Andrew Paule, flashlight in hand, bulging courier bag bouncing off his shoulder, bounded up the embankment under the Bloomington Avenue bridge over the Midtown Greenway in Minneapolis the other night, greeting three wary men with his customary hello.

"How are you doing?" he said. "Anybody need Narcan?"

Thus began a night out with Trail Watch, the volunteers of the Midtown Greenway Coalition who ride the Greenway and some adjacent trails at night to keep the place safer, cleaner and friendlier. And, these days, to keep people alive.

Narcan is the opioid antidote used to revive narcotic overdose and, late at night, the people who live under bridges and in the undergrowth along the Greenway rely on it in bunches. The men under the Bloomington Avenue bridge certainly did, along with sharps containers, extra needles and "clean use kits" that make it safer to shoot up.

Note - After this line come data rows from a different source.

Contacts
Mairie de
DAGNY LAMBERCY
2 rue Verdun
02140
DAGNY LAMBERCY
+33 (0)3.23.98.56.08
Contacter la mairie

"Welcome," Paule said once he was back at his trusty Bianchi, "to the unknown world of Minneapolis."

The Midtown Greenway is a marvel of municipal opportunism. It transformed an ill-used, 6-mile-long railroad ditch into a busy crosstown bike route that connects scores of trails, lanes and routes that take riders to all points on the compass. The coalition — a nonprofit collaboration that protects and advocates for the trail — figures the path is getting a million rides a year.

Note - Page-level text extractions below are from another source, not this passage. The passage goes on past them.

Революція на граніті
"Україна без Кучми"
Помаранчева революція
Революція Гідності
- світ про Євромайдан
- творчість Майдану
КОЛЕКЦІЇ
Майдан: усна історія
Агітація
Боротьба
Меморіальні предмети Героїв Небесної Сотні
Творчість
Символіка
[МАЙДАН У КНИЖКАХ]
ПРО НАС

The complication is that at its midsection — away from the Chain of Lakes in the west and the Mississippi River to the east — the rail corridor has always sheltered large, shadow populations of street people. Anyone who rode the trail in its early stages, before it even was paved, won't forget the myriad eyes under the bridges and in the thickets that watched the new intruders cruise by on their Surlys, Scotts and Schwinns.

And, at the start, there were confrontations, which in 2006 inspired Paule and some of his friends at MPLSBikeLove.com to start night rides that evolved into Trail Watch. The idea was to create a friendly nighttime presence, keep an eye on things and clean up broken glass. It has endured with volunteers' commitment, with a few interruptions, ever since, and rolls once a week.

Paule, 59, a buoyant aerospace physicist who lives at the eastern end of the Greenway, is the de facto, though officially undesignated, leader of Trail Watch. "He has gone way, way above and beyond the call of duty" in the work, said coalition executive director Soren Jensen. Paule is now part biking ambassador (he waves hello to everyone he passes), part pedaling superintendent (he's ridden or walked most every inch of the place), and part social services coordinator (he said he's revived three people with Narcan so far this year, one of them on his way to work).

So as night fell, he alerted Minneapolis police dispatch of his intended route and, with six other volunteers, headed out. They would over the next several hours wave to commuters, clean up garbage, mingle with several dozen street people they met along the way, and look for clues to the state of the Greenway. With flashlights, they looked for piles of orange plastic tops to needles, people in distress and the remnants of bikes, stripped for their salable parts.

And, all things considered, they'll tell you the Green­way's been quiet. In the spring, the volunteers were filling two sharps containers with discarded needles in a night; now they rarely fill one container over several trips. And Jensen, who looks at the police reports every week, said, the crime rate on the Greenway is "very low."

"The neighborhood has some problems, but they do not spill out onto the trail," he said.

But the Greenway's unavoidable dynamic is that it is an urban trench, with nowhere to go on the rare occasion when people ride into trouble. That was the case when, on a morning in July, a woman swinging a length of rope attacked a woman on a bike, leaving a welt across her back. Jensen said one such attack a year happens; some years there are none.

At one stop the other night, with a group huddled under a streetlight north of the Martin Olav Sabo Bridge, Paule and his team were handing out sharps containers, Narcan, bottles of water and clean needles, when a woman suddenly said, "Who are you?"

Paule showed her his Trail Watch vest and said, "We're just a bunch of bike nuts, picking up glass and trying to keep the trail safe."

"Cool!" said the woman as she opened her bottle of water and took a long drink.

Bike note

After a raucous public hearing and months of intense civic debate, the Minnetonka City Council last week approved a plan to introduce 5 miles of mountain-biking trails to the city's Lone Lake Park. People who explore the park on foot are feeling besieged by bikers. Bikers feel attacked by unfounded fears. Will they use the winter to get to know each other before they share Lone Lake? Guessing not.